Forty-nine years ago this Friday, Neil Armstrong and Buzz Aldrin became the first humans to set foot on the Moon. That day, they also became the first people to harvest samples from another celestial body and bring them back to Earth.
Over the course of the Apollo missions, astronauts collected about 2,200 individual samples weighing a total of 842 pounds (382 kg) for scientific study that continues today, NASA curator Ryan Zeigler told Futurism. Zeigler, who also conducts geochemical research, is responsible for overseeing NASA’s collection of space rocks from the Apollo missions, as well as those from Mars, asteroids, stars, and anywhere else other than Earth.
Scientists have only studied about 16 percent of all the Apollo samples by mass, Zeigler told Futurism. Within that 16 percent, just under one-third has been put on display, which Zeigler noted largely keeps the samples pristine. Another quarter were at least partially destroyed (on purpose) during NASA-approved research, and the rest have been analyzed in less destructive ways.
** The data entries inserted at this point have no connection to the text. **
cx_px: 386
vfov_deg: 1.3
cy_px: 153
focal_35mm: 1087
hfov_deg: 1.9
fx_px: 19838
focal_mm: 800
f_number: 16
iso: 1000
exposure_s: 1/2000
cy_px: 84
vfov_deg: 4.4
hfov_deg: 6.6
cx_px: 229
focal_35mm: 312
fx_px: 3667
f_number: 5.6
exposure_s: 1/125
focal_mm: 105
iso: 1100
“Trying not to deplete the samples so that future scientists will still have the opportunity to work with them is definitely something we are considering,” says Zeigler. “Also, while I would consider the Apollo samples primarily a scientific resource (though as a scientist am obviously biased), it is undeniable that these samples also have significant historic and cultural importance as well, and thus need to be preserved on those grounds, too.”
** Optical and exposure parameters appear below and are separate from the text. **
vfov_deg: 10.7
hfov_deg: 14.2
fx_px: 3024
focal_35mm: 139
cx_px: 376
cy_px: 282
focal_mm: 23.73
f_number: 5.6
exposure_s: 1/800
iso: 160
The cultural reasons to preserve moon rocks, Zeigler says, are harder to define. But it’s still important to make sure future scientists have enough space rocks left to work with, especially since we can’t fully predict the sorts of questions they’ll try to answer using the Apollo samples, or the technology that will be at their disposal.
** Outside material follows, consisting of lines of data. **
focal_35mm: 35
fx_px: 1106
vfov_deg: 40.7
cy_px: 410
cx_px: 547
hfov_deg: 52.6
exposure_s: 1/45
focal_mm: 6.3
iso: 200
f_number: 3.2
“Every decade since the Apollo samples came back has seen significant advances in instrumentation that have allowed samples to be analyzed at higher levels of precision, or smaller spatial resolution,” Zeigler says. “Our understanding of the Moon, and really the whole solar system, has evolved considerably by continuing studies of the Apollo samples.”
“Our understanding of the Moon, and really the whole solar system, has evolved considerably by continuing studies of the Apollo samples.”
In the last six years, Zeigler says that his curation team saw 351 requests for Apollo samples, which comes out to about 60 each year. Within those requests, the scientists have asked for about 692 individual samples per year, most of which weigh one to two grams each. Even if the researchers don’t get everything that they ask for, Zeigler says, most of the studies are at least partially approved, and he’s been loaning out about 525 samples every year. That comes out to just over 75 percent of what the scientists requested.
“So while it is true that significant scientific justification is required to get Apollo samples, and we (NASA, with the support of the planetary scientific community) are intentionally reserving a portion of the Apollo samples for future generations of scientists and scientific instruments to study, the samples are available to scientists around the world to study, and we are slowly lowering the percentage of material that is left,” Zeigler says.
Thankfully, about 84 percent of the Apollo samples are still untouched. That pretty much guarantees that the next generation of geologists and astronomers who try to decipher the Moon’s remaining secrets will have enough samples to fiddle with.